I boarded and headed towards my pre-assigned seat. I felt clumsy walking down the aisle with my carry-on-luggage, a backpack, and of course, kosher snacks. The Chassidic black fedora and dark navy blazer didn’t help. I’m not sure anyone even noticed but it sure felt like they were all staring.
I was usually comfortable in my own skin but still I fantasized about blending in with everyone else. There was a more pressing matter at hand though. I just turned eighteen-years-old and I was going to study at the Chabad yeshiva in Buenos Aires. After three years at the excessively disciplinarian yeshiva in Paris, this promised to be a welcome change.
After settling into my seat, I was ready for my first movie. Of course it was forbidden, but that’s what I loved about flying. I could take in as many movies as I wanted, undisturbed. In fact, I never once slept on these international flights, lest I waste precious movie minutes. But first, music. I plugged my headphones into the seat’s audio jack and listened for the staticy airplane music.
Then I melted. All sound and movement around me ceased. I felt utterly still. A voice was floating through my ears with a silky smoothness that was totally unfamiliar to me. She sang about deer and rivers. I loved deer and rivers. Her voice soared gracefully with a seemingly limitless vocal range.
“I wish I had a river so long, I would teach my feet to fly…”
She carried the “Y” in “Fly” endlessly. When one note ended another seamlessly appeared. She was flying and I, light as a feather, was flying with her. I never heard a woman sing before. This was the first time.
The song was over and I took out my headphones.

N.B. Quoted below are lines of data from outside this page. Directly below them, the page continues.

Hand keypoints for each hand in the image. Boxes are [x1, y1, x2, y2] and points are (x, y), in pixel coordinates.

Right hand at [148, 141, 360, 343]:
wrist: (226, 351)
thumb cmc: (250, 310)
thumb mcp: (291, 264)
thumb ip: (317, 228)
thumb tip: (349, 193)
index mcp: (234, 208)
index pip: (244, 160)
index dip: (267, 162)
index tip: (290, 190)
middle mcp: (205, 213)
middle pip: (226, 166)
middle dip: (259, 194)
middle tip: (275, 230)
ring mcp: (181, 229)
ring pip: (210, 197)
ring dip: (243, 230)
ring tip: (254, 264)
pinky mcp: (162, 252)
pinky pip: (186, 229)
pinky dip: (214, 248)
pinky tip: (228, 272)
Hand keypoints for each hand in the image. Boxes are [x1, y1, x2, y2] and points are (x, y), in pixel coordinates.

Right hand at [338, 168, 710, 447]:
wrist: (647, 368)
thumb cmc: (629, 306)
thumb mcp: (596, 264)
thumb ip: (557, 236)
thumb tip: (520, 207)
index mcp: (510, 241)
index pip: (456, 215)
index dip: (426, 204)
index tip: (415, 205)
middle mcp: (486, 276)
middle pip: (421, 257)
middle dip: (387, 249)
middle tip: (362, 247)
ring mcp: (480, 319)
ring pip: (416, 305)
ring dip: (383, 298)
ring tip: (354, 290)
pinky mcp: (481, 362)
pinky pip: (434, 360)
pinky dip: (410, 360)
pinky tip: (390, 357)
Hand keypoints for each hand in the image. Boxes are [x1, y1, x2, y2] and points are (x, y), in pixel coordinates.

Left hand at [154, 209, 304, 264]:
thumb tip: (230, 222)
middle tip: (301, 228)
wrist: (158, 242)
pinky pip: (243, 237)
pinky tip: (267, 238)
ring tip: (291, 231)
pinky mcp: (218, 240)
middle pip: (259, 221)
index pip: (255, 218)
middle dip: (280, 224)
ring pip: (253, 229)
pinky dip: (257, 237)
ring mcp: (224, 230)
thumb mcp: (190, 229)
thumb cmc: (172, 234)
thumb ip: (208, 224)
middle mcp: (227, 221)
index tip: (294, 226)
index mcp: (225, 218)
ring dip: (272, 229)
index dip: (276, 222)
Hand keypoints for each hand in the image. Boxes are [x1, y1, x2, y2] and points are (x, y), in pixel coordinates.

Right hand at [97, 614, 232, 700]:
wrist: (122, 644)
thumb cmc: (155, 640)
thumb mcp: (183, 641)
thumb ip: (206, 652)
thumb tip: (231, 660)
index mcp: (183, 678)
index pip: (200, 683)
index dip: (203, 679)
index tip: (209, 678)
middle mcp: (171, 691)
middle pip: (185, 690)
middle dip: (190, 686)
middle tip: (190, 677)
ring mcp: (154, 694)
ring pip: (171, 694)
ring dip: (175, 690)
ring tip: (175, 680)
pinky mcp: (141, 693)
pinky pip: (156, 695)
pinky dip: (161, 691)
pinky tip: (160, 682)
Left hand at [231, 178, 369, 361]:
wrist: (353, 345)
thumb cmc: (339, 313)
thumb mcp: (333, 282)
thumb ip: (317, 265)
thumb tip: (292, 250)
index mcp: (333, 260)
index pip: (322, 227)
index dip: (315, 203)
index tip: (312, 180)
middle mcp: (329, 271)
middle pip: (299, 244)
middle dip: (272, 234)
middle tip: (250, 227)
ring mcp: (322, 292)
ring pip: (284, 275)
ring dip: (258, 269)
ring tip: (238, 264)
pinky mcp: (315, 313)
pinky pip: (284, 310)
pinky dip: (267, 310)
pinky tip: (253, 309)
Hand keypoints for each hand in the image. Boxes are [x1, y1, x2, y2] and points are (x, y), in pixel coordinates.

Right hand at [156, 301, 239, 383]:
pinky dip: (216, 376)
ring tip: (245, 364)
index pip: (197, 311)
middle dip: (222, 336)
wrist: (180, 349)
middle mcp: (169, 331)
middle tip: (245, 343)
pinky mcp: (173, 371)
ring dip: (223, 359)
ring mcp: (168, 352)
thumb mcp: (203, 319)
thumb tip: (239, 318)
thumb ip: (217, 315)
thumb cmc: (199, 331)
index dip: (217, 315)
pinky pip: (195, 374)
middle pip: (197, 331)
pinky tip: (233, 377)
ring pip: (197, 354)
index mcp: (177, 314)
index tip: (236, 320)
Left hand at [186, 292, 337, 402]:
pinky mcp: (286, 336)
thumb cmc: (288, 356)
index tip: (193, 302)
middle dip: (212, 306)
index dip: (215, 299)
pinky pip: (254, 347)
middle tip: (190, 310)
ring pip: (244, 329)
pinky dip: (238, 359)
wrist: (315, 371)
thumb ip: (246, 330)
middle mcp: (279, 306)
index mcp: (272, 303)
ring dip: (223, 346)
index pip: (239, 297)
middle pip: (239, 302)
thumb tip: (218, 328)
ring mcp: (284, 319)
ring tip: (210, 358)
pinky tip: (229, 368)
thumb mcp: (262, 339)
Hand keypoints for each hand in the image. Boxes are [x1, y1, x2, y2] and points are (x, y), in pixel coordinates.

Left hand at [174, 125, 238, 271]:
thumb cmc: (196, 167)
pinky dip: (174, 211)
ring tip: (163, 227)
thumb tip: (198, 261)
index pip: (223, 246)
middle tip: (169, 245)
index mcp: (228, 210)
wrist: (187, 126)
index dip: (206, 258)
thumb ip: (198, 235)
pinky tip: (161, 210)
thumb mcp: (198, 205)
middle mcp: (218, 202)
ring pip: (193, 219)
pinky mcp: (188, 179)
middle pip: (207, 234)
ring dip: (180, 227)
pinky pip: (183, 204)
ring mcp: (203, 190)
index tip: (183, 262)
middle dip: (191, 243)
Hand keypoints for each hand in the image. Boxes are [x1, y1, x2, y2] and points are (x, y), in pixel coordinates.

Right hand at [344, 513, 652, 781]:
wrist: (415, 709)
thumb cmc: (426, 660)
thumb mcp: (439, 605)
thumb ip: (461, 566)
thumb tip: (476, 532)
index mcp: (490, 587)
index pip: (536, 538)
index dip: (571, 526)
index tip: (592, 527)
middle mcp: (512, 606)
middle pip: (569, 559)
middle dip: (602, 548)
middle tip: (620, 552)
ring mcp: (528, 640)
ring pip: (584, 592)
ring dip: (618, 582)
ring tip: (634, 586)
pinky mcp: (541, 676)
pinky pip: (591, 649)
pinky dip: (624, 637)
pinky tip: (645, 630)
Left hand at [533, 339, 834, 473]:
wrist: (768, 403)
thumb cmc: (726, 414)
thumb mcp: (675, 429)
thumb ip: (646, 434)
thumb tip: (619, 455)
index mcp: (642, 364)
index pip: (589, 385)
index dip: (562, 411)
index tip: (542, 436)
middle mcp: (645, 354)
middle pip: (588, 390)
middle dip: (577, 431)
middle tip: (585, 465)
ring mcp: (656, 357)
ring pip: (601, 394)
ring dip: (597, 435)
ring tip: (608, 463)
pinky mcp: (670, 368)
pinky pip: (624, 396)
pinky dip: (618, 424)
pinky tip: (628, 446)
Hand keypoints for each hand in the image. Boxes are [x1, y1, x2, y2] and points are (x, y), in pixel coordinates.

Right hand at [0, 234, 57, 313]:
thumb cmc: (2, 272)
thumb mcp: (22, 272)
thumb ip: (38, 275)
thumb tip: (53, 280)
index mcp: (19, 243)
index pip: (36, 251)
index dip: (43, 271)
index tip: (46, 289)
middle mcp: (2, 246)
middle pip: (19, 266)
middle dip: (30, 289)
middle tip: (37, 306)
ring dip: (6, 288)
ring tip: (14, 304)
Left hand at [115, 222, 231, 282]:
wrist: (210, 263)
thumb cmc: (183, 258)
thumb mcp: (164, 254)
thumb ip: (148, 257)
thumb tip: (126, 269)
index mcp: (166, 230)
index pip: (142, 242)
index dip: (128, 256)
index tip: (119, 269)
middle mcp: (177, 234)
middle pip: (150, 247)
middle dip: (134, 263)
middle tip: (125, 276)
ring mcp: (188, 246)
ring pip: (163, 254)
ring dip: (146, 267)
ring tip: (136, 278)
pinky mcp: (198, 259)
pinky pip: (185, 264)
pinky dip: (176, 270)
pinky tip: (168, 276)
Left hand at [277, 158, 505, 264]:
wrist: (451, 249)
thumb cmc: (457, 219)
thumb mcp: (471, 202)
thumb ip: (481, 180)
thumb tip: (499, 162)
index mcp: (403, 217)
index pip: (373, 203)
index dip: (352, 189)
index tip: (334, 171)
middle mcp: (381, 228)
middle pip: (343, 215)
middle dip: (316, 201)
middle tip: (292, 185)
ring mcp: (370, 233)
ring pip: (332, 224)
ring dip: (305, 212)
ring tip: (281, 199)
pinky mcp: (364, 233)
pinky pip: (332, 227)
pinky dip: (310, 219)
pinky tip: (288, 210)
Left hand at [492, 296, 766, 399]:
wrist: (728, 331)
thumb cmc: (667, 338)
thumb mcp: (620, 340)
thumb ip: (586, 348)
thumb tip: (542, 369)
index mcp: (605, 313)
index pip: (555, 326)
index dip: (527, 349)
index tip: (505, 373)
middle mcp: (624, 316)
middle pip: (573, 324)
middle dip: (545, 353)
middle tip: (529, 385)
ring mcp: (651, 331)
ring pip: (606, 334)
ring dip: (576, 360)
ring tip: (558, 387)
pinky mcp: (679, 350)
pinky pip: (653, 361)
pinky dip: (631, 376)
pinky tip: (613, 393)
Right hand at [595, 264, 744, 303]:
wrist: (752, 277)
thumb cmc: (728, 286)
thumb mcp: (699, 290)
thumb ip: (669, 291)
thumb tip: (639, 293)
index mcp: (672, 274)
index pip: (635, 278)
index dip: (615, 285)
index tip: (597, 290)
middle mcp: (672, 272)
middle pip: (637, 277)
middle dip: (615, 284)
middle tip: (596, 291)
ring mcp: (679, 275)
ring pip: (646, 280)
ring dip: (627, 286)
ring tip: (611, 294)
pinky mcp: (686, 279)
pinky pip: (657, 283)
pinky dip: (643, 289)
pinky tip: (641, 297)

I was browsing on the massive iMac in the children’s activity room that doubled as our office. My friends and I were in Singapore completing our rabbinic ordination and internship. Most of our responsibilities did not involve computers but still, there were two oversized, latest model desktops at our disposal. This was Singapore and the lines between luxury and necessity were blurry. I plugged my headphones into the computer and listened to some music on Youtube.
It was only last year, while at the yeshiva in Brooklyn, that I discovered rock and roll. I would stay up all night watching Jimmy Page slay on his guitar, drooling carelessly over his exposed chest. Robert Plant, a long haired god, was shrieking into the microphone, making me shiver with delight. There was the somber and cool Eric Clapton, expressionless, but still electrifying my entire body. Then, the nine minute version of Clariforniation Live at Slane Castle, followed by Carlos Santana and Rob Thomas doing Smooth. Of course, the Eagles found their way in there too.
By now, I thought myself an expert on secular music and I could find songs I recognized but didn’t really know. There was one song I couldn’t find no matter how hard I tried. I heard it only once on a flight to Argentina three years ago. All I knew is that a woman was singing about rivers and deer.
I googled and googled until finally one result showed, “Sarah McLachlan, River.” I pressed play, and there I was, melting. Everything around me went still and I was flying and soaring all over again.
I found the song! And it was a Christmas song the whole time! The deer in the song were of course Santa’s reindeer, not the deer I imagined.
We were in my one bedroom basement apartment. It was my first Valentine’s Day with a date. Not that I cared much for the holiday, but I wasn’t going to pass up a romantic night with candles and desserts and flowers and dinner followed by passionate love making.
In the morning, we sipped on freshly brewed coffee, exchanging favorite songs. We loved folk, country, and bluegrass. Our days together were like love fests for these genres. I was excited to show off what I knew so I played my favorite song. The one I never told anyone about. “River by Sara McLachlan.”
About five seconds into the song, she looked at me quizzically, “This is not Sara McLachlan’s song, silly!” She took my phone, scrolled and pressed play.
It had been thirteen years since I first and last heard that voice. I recognized it instantly. I was an eighteen-year-old Chassidic yeshiva boy all over again awkwardly boarding an airplane. I became still and everything around me ceased to exist. I was floating, flying, soaring. I opened my eyes for a moment and she was looking at me. On the screen I saw, “River by Joni Mitchell.” Her hauntingly beautiful face adorning the twilight blue album cover.
For thirteen years I hadn’t told a soul about this song. I didn’t know who sang it and what the lyrics were about. But who cares? All those years ago, I was literally flying with Joni Mitchell in the heavens and in some ways, I still am.